Work to complete:
Transcribe every one of the following rows word for word, changing and omitting nothing.
[Begin Provided data]
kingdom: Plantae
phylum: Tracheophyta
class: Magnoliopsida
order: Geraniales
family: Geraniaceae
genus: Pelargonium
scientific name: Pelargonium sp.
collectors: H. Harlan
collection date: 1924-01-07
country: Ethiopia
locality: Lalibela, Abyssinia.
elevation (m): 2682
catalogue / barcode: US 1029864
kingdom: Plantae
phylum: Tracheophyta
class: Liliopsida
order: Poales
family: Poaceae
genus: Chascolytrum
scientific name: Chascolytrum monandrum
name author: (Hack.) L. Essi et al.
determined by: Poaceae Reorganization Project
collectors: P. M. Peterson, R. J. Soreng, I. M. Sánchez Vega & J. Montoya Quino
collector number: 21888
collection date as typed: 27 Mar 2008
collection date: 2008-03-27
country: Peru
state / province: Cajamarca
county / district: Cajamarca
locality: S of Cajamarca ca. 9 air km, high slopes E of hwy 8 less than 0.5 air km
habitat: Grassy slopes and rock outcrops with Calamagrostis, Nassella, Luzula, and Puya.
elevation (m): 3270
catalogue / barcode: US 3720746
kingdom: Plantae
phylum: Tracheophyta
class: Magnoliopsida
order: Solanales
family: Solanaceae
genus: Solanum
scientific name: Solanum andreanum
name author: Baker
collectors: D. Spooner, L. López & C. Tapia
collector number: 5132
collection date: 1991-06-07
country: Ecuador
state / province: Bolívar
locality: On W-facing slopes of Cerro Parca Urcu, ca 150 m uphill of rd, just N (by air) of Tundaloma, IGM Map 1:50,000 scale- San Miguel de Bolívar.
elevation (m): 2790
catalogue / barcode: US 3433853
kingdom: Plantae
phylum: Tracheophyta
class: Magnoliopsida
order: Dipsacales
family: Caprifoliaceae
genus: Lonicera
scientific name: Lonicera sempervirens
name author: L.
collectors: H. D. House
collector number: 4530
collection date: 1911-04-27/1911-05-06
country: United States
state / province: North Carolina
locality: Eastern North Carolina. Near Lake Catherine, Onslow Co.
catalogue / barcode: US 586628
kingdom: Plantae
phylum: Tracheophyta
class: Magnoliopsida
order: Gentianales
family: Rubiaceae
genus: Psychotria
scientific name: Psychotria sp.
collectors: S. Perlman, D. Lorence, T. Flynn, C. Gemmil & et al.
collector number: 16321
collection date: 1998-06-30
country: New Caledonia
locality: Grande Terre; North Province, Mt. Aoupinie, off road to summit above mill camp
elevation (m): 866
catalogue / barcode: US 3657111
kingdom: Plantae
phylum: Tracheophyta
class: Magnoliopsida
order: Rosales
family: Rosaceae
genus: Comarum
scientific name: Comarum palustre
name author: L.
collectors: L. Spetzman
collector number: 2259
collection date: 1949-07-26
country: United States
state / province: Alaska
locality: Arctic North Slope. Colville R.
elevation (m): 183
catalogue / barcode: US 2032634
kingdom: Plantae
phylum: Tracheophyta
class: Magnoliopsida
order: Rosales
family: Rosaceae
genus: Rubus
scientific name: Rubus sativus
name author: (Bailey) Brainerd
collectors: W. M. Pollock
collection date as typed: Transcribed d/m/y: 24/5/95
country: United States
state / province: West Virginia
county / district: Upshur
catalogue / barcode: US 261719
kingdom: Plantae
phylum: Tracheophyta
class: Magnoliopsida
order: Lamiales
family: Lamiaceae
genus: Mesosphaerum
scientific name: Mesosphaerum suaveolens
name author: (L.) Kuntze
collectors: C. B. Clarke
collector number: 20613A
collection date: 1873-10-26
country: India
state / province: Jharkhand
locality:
[End Provided data]
The solution:
kingdom: Plantae
phylum: Tracheophyta
class: Magnoliopsida
order: Geraniales
family: Geraniaceae
genus: Pelargonium
scientific name: Pelargonium sp.
collectors: H. Harlan
collection date: 1924-01-07
country: Ethiopia
locality: Lalibela, Abyssinia.
elevation (m): 2682
catalogue / barcode: US 1029864
kingdom: Plantae
phylum: Tracheophyta
class: Liliopsida
order: Poales
family: Poaceae
genus: Chascolytrum
scientific name: Chascolytrum monandrum
name author: (Hack.) L. Essi et al.
determined by: Poaceae Reorganization Project
collectors: P. M. Peterson, R. J. Soreng, I. M. Sánchez Vega & J. Montoya Quino
collector number: 21888
collection date as typed: 27 Mar 2008
collection date: 2008-03-27
country: Peru
state / province: Cajamarca
county / district: Cajamarca
locality: S of Cajamarca ca. 9 air km, high slopes E of hwy 8 less than 0.5 air km
habitat: Grassy slopes and rock outcrops with Calamagrostis, Nassella, Luzula, and Puya.
elevation (m): 3270
catalogue / barcode: US 3720746
kingdom: Plantae
phylum: Tracheophyta
class: Magnoliopsida
order: Solanales
family: Solanaceae
genus: Solanum
scientific name: Solanum andreanum
name author: Baker
collectors: D. Spooner, L. López & C. Tapia
collector number: 5132
collection date: 1991-06-07
country: Ecuador
state / province: Bolívar
locality: On W-facing slopes of Cerro Parca Urcu, ca 150 m uphill of rd, just N (by air) of Tundaloma, IGM Map 1:50,000 scale- San Miguel de Bolívar.
elevation (m): 2790
catalogue / barcode: US 3433853
kingdom: Plantae
phylum: Tracheophyta
class: Magnoliopsida
order: Dipsacales
family: Caprifoliaceae
genus: Lonicera
scientific name: Lonicera sempervirens
name author: L.
collectors: H. D. House
collector number: 4530
collection date: 1911-04-27/1911-05-06
country: United States
state / province: North Carolina
locality: Eastern North Carolina. Near Lake Catherine, Onslow Co.
catalogue / barcode: US 586628
kingdom: Plantae
phylum: Tracheophyta
class: Magnoliopsida
order: Gentianales
family: Rubiaceae
genus: Psychotria
scientific name: Psychotria sp.
collectors: S. Perlman, D. Lorence, T. Flynn, C. Gemmil & et al.
collector number: 16321
collection date: 1998-06-30
country: New Caledonia
locality: Grande Terre; North Province, Mt. Aoupinie, off road to summit above mill camp
elevation (m): 866
catalogue / barcode: US 3657111
kingdom: Plantae
phylum: Tracheophyta
class: Magnoliopsida
order: Rosales
family: Rosaceae
genus: Comarum
scientific name: Comarum palustre
name author: L.
collectors: L. Spetzman
collector number: 2259
collection date: 1949-07-26
country: United States
state / province: Alaska
locality: Arctic North Slope. Colville R.
elevation (m): 183
catalogue / barcode: US 2032634
kingdom: Plantae
phylum: Tracheophyta
class: Magnoliopsida
order: Rosales
family: Rosaceae
genus: Rubus
scientific name: Rubus sativus
name author: (Bailey) Brainerd
collectors: W. M. Pollock
collection date as typed: Transcribed d/m/y: 24/5/95
country: United States
state / province: West Virginia
county / district: Upshur
catalogue / barcode: US 261719
kingdom: Plantae
phylum: Tracheophyta
class: Magnoliopsida
order: Lamiales
family: Lamiaceae
genus: Mesosphaerum
scientific name: Mesosphaerum suaveolens
name author: (L.) Kuntze
collectors: C. B. Clarke
collector number: 20613A
collection date: 1873-10-26
country: India
state / province: Jharkhand
locality:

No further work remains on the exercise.